The Practice of Tonglen
RIDING THE BREATH. In tonglen, as in shamatha practice, we use the breath because it is constant and very natural to us. But with tonglen, when our breath goes out, we let go of any goodness, positivity, or achievement that we have accomplished and give it to others; and as we breathe in, we breathe in the pain, suffering, and misery of others. So the alternation of sending out and receiving is placed on the medium of the breath. The idea is that we take all the negativity upon ourselves and we breathe out all the positivity to others.
On the out-breath, we breathe out anything gentle and kind. We breathe out feeling good about anything at all, even feeling good about eating chocolate cake or drinking cool water or warming ourselves by the fire. Whatever goodness exists in us, whatever we feel good about, we breathe out to others. We must feel good sometimes about something, whether it lasts a minute or even a second.

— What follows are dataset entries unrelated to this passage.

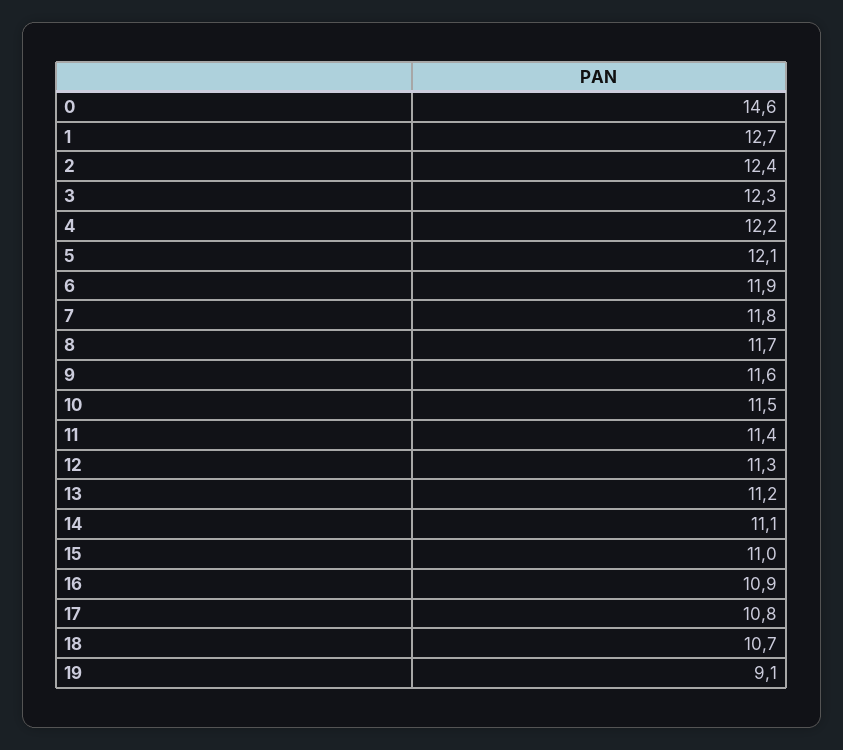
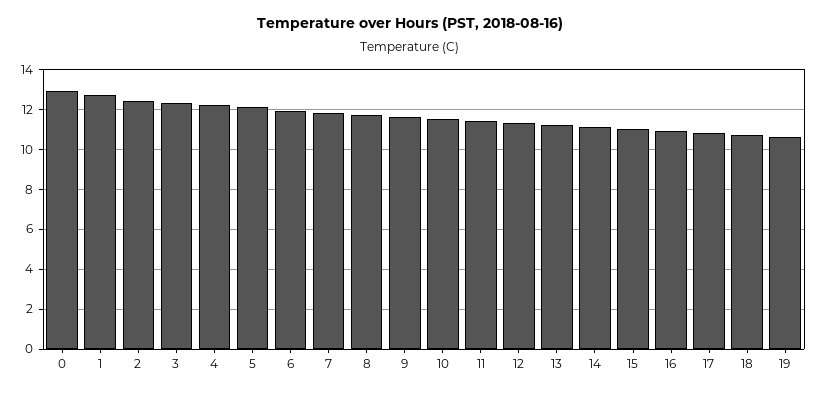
  {
-   "0": 14.6,
+   "0": 13,
    "1": 12.7,
    "2": 12.4,
    "3": 12.3,
    "4": 12.2,
    "5": 12.1,
    "6": 11.9,
    "7": 11.8,
    "8": 11.7,
    "9": 11.6,
    "10": 11.5,
    "11": 11.4,
    "12": 11.3,
    "13": 11.2,
    "14": 11.1,
    "15": 11,
    "16": 10.9,
    "17": 10.8,
    "18": 10.7,
-   "19": 9.1
+   "19": 10.5
  }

On the in-breath, we breathe in whatever is bad, terrible, gross, or obnoxious. We try to breathe such thought-provoking negativities into ourselves. In doing so, we do not have to go through the doctrinal definition of what is good and what is bad and we don’t need to philosophize. We just breathe in any old bad and breathe out any old good, anything vaguely undesirable or desirable.
When you practice tonglen, you have to be very literal and straightforward. When you breathe out, you really breathe out good; when you breathe in, you really breathe in bad. It does not matter what that implies, and you cannot be faking. You do not have to go through every form of suffering as if it were a psychiatrist’s list, but you can start with what is most immediate.

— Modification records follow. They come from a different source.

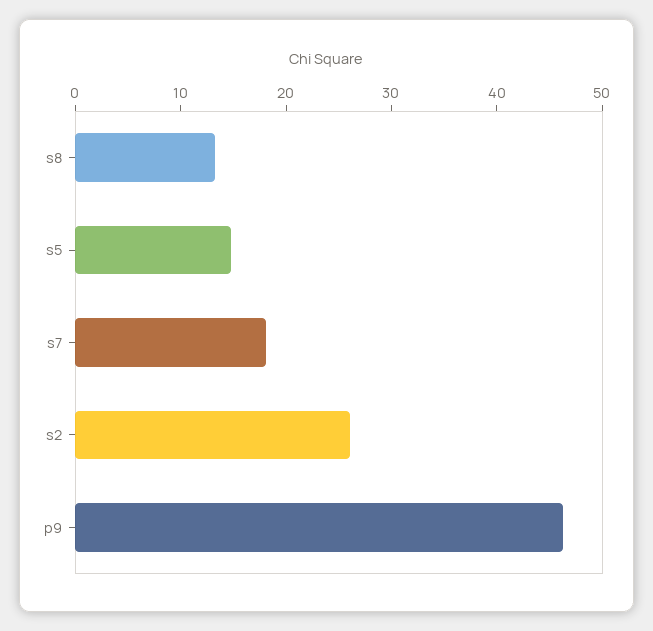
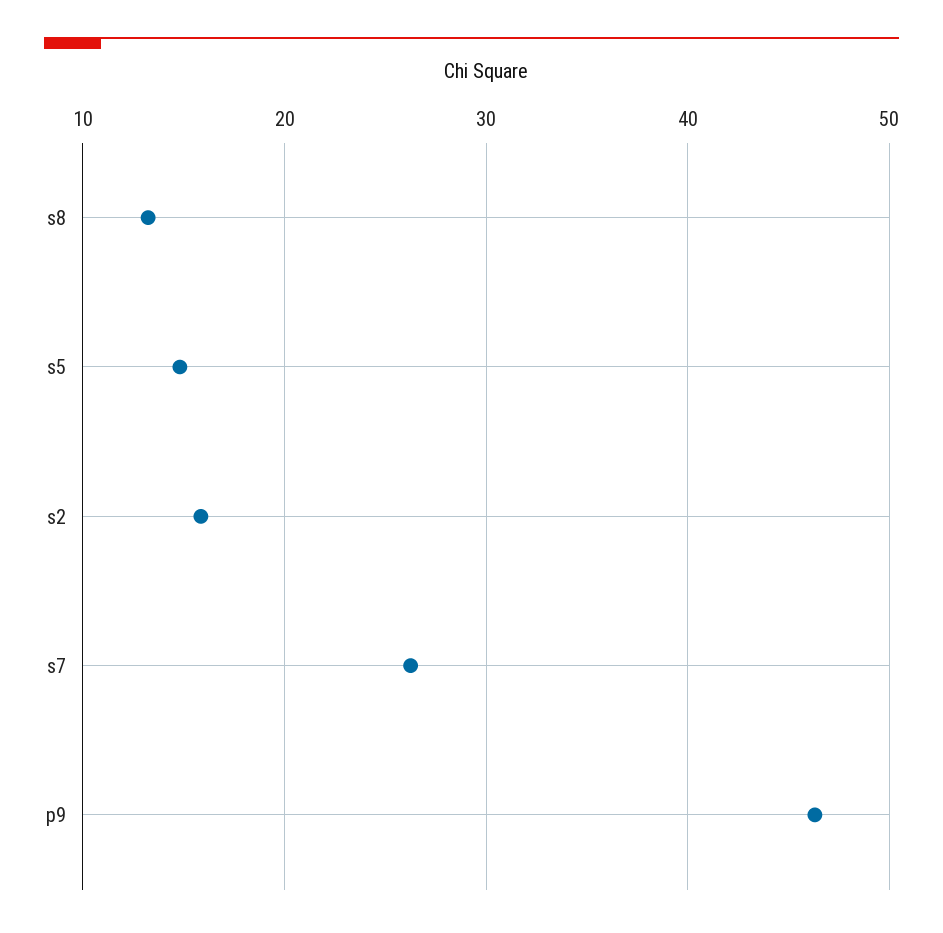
  {
    "s8": 13,
    "s5": 15,
-   "s7": 18,
+   "s7": 26,
-   "s2": 26,
+   "s2": 16,
    "p9": 46
  }

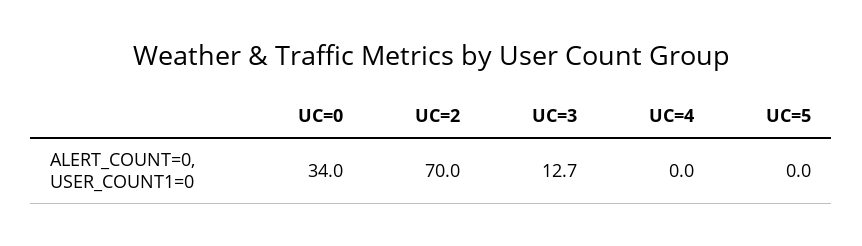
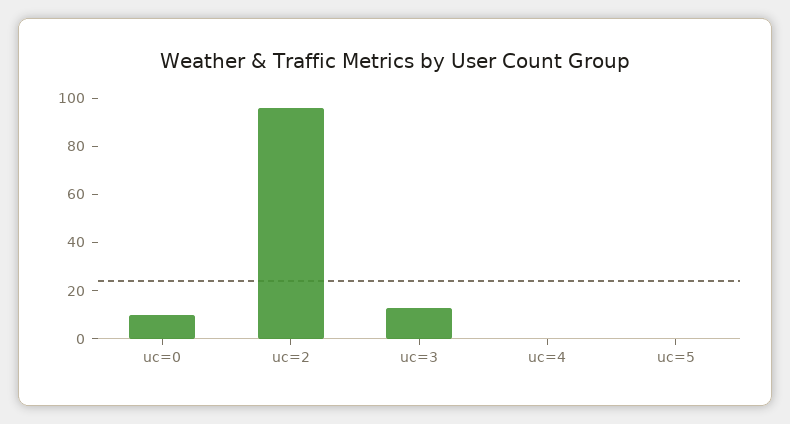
  {
-   "UC=0": 34,
+   "UC=0": 10,
-   "UC=2": 70,
+   "UC=2": 95,
    "UC=3": 12.7,
    "UC=4": 0,
    "UC=5": 0
  }

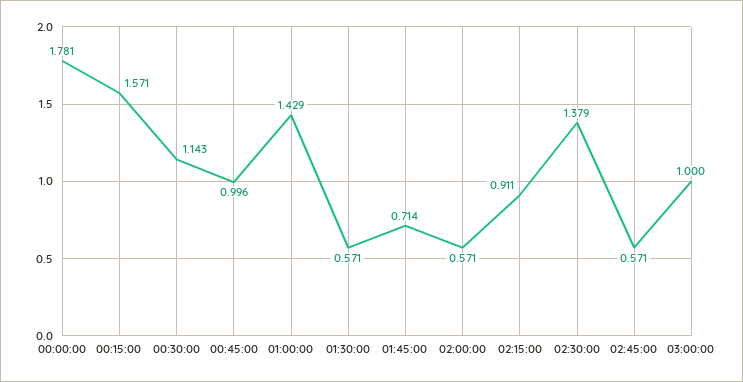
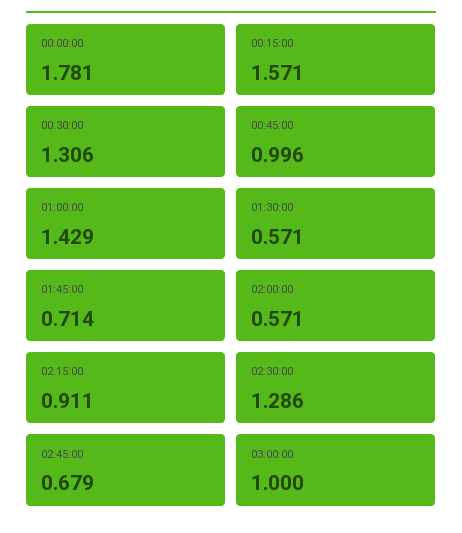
  {
    "00:00:00": 1.781,
    "00:15:00": 1.571,
-   "00:30:00": 1.143,
+   "00:30:00": 1.306,
    "00:45:00": 0.996,
    "01:00:00": 1.429,
    "01:30:00": 0.571,
    "01:45:00": 0.714,
    "02:00:00": 0.571,
    "02:15:00": 0.911,
-   "02:30:00": 1.379,
+   "02:30:00": 1.286,
-   "02:45:00": 0.571,
+   "02:45:00": 0.679,
    "03:00:00": 1
  }

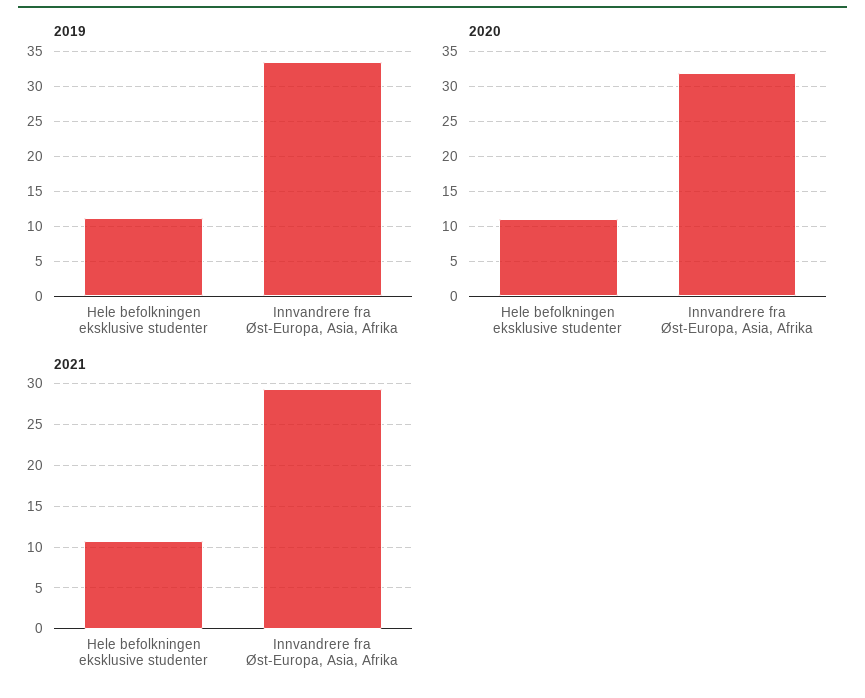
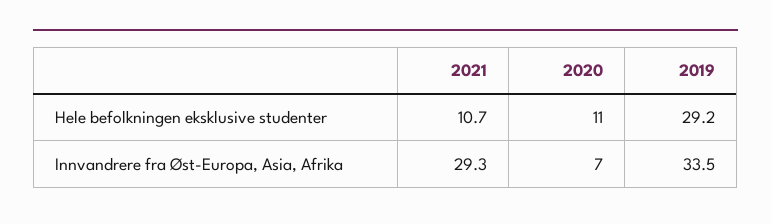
  {
    "2019": {
-     "Hele befolkningen eksklusive studenter": 11,
+     "Hele befolkningen eksklusive studenter": 29.2,
      "Innvandrere fra Øst-Europa, Asia, Afrika": 33.5
    },
    "2020": {
      "Hele befolkningen eksklusive studenter": 11,
-     "Innvandrere fra Øst-Europa, Asia, Afrika": 32
+     "Innvandrere fra Øst-Europa, Asia, Afrika": 7
    },
    "2021": {
      "Hele befolkningen eksklusive studenter": 10.7,
      "Innvandrere fra Øst-Europa, Asia, Afrika": 29.3
    }
  }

Sometimes you feel terrible. You feel that you are breathing in poison, which might kill you or exhaust you, and breathing out whatever goodness you have. It seems to be completely impractical. That is just the first flash. Once you break through, you realize that you have more goodness in you to breathe out, and you have more badness to breathe in, and the whole thing becomes somewhat balanced. That kind of balance always happens, but it takes long training. The more negativity you take in, the more goodness you c
an send out, so there is no problem. It is like breathing in cold air and throwing out warm air—it is the same current. So there is nothing to lose. You could do this all the time.
In tonglen practice, you should feel that everything is loose, that nothing is really attached or anchored to you. You should feel that everything is detachable, so when you let go, it is all gone, and when things come back to you, they too are unanchored. They come to you, and you go out to them. It is a very exciting experience, actually. You feel tremendous space. When you let go, it is like cutting a kite from its cord; but even without its cord, the kite still comes back. You feel a quality of fluidity and things begin to circulate so wonderfully. Nothing is being dealt with in the form of innuendo or undercurrents. There is no feeling of someone working the politics behind the scene. Everything is completely free flowing; it is wonderful. That is precisely what is meant by genuineness. You can be absolutely, blatantly good at sending and taking.
You have to be a fool to practice tonglen. But you can begin to take pride in being a fool and jump in further until you begin to experience the reality of tonglen practice. At first you may be rigid or tense. However, as you apply more tonglen practice to your system, you begin to develop a teensy-weensy smile. You begin to relax and smile a little more, and you become almost addicted to tonglen practice.